PROBLEM TO WORK ON
Go line by line through the data below and count those with the string "down". Give the number only.

INFORMATION
--------------------------------------------------
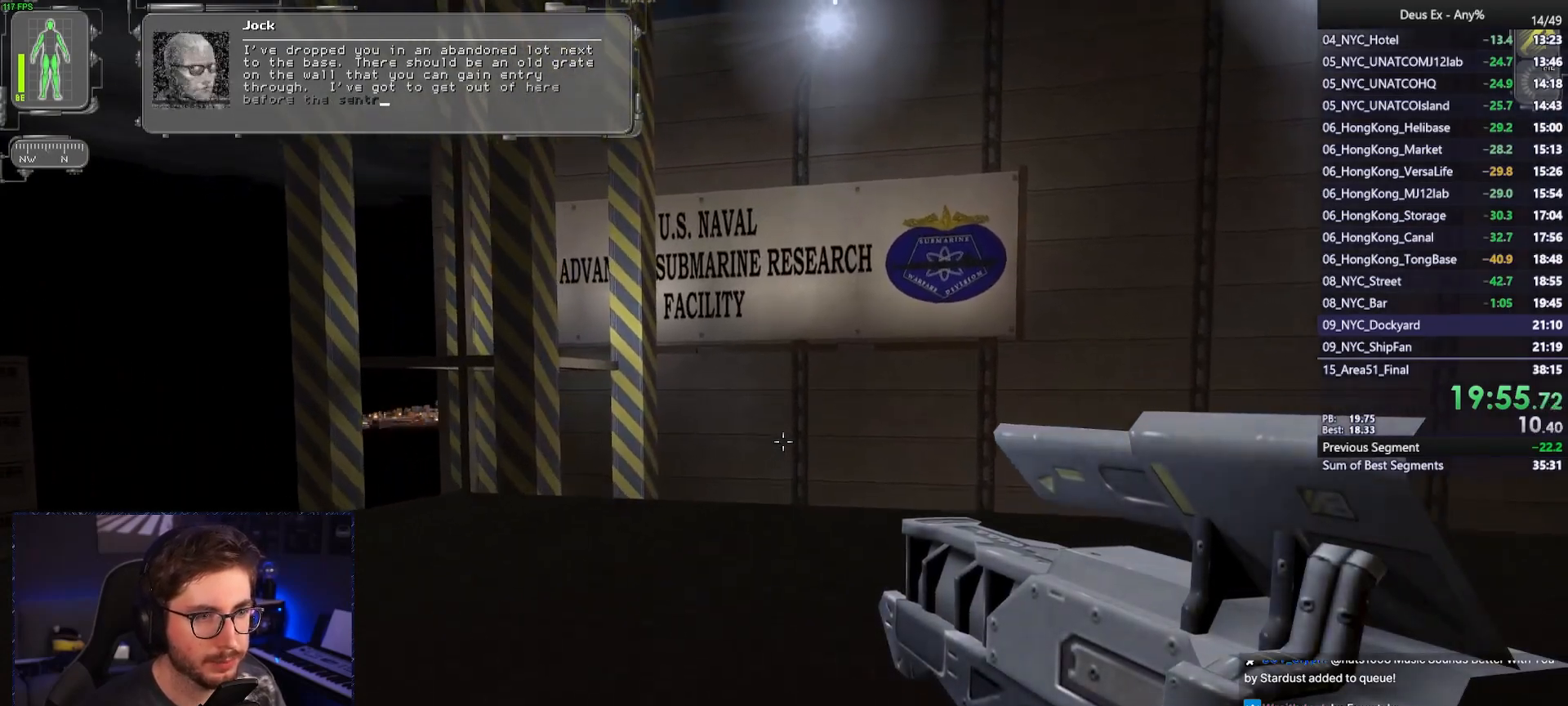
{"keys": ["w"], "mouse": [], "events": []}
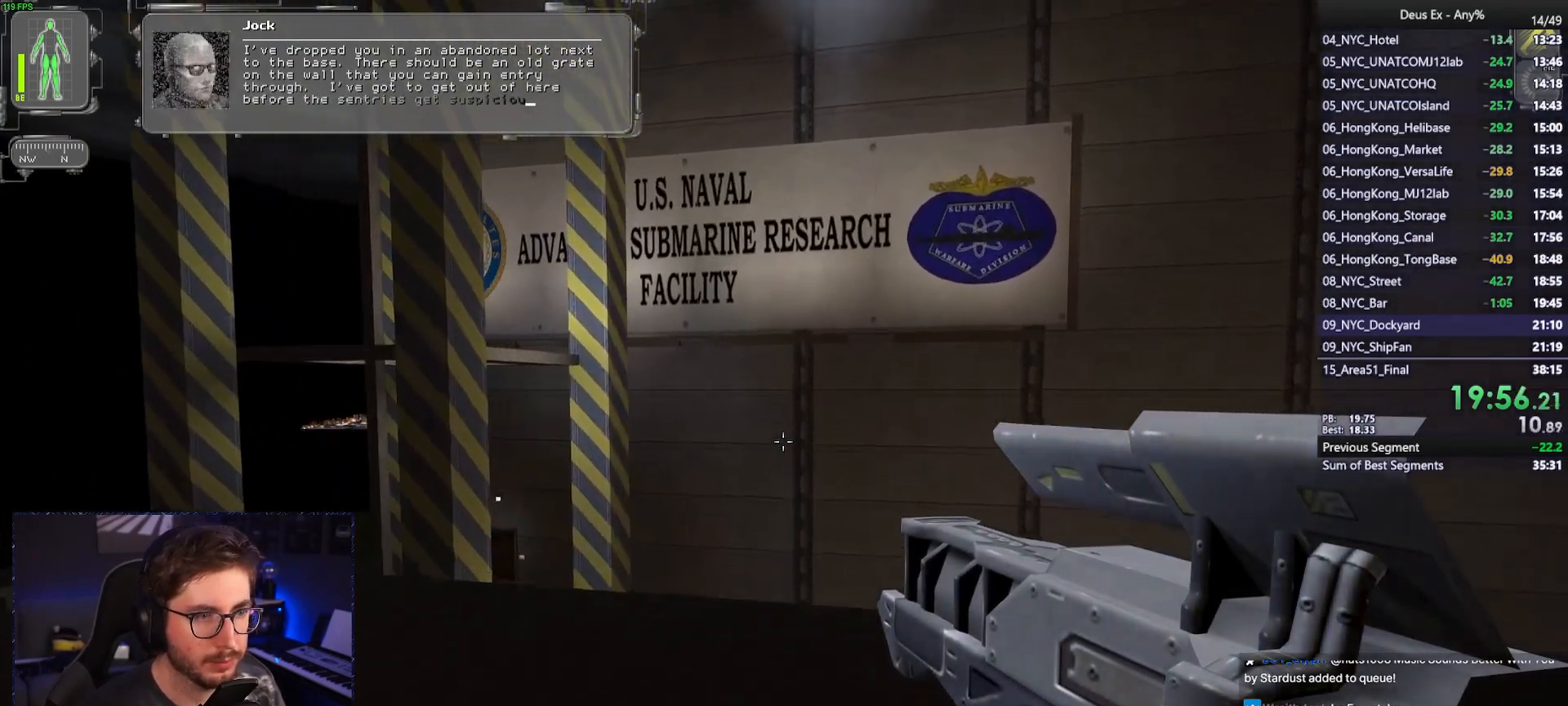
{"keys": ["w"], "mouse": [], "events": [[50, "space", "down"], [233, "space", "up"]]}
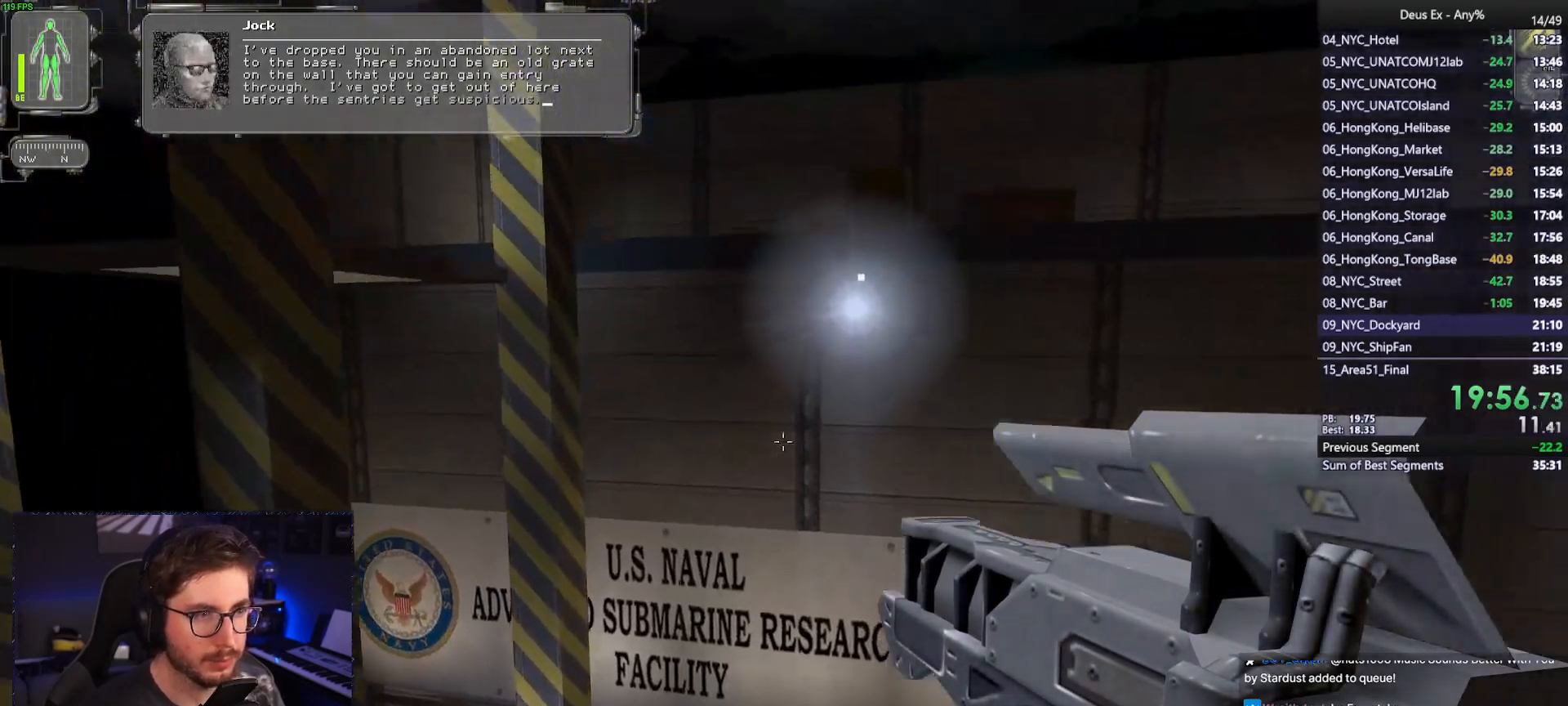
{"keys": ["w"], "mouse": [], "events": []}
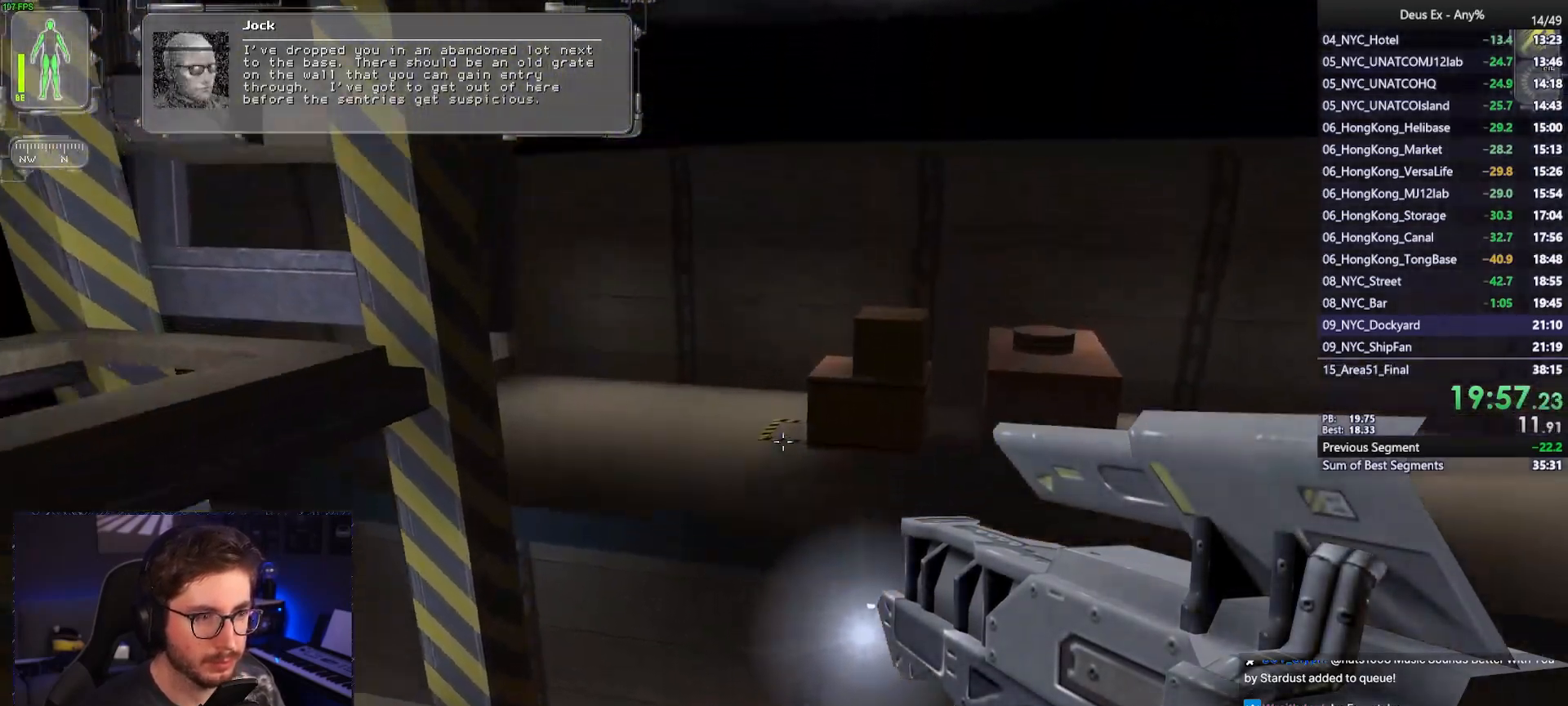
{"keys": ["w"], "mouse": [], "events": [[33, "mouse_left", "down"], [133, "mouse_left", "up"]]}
--------------------------------------------------
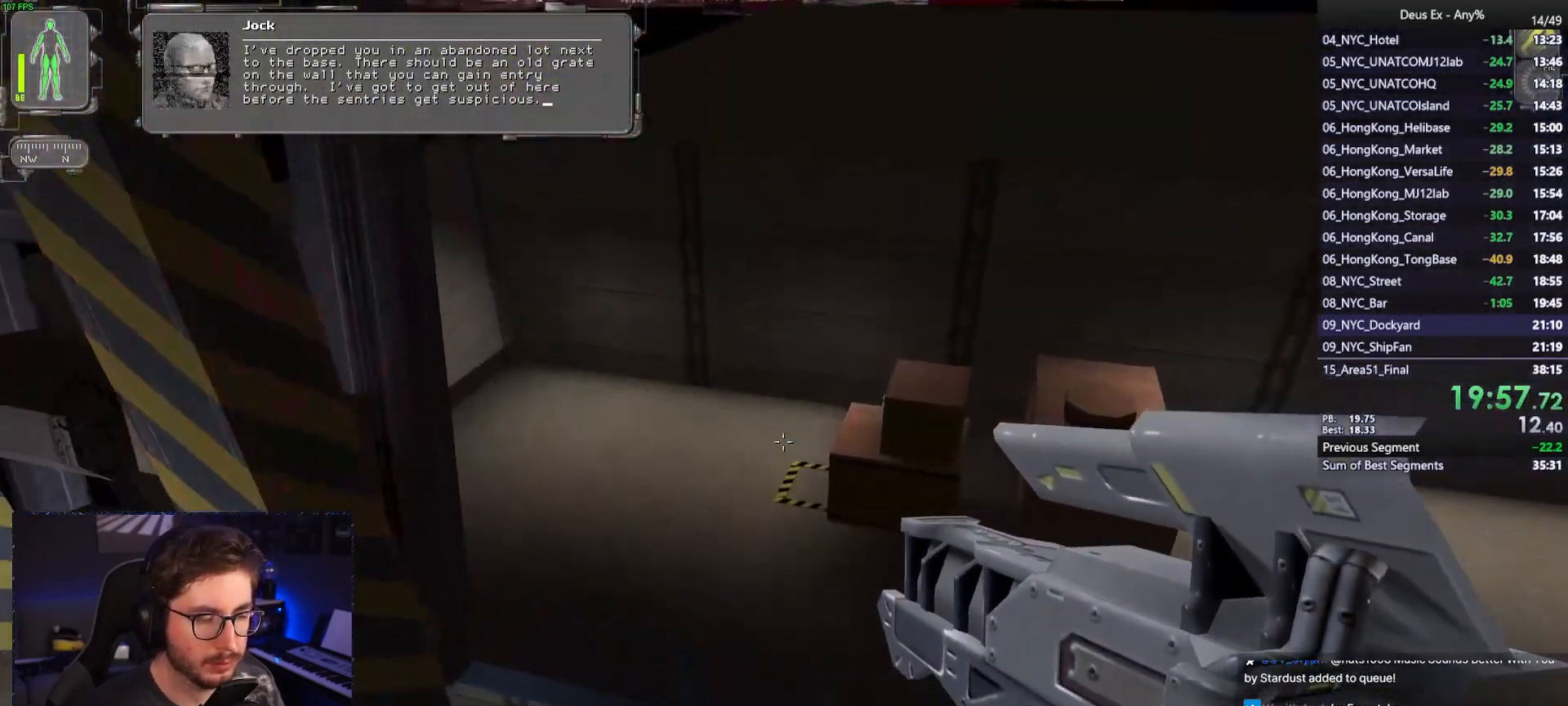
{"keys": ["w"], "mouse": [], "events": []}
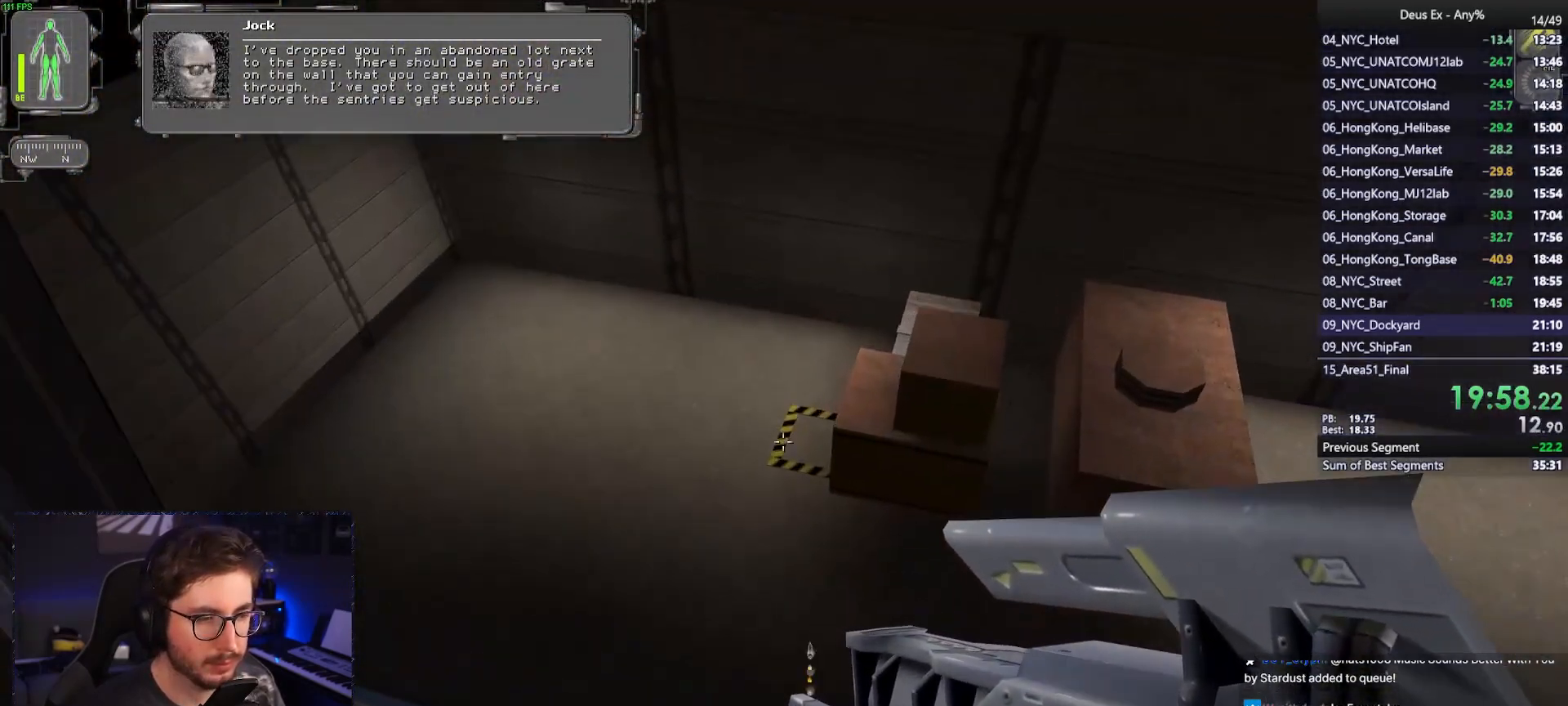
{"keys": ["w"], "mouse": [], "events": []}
--------------------------------------------------
RESPONSE AREA
2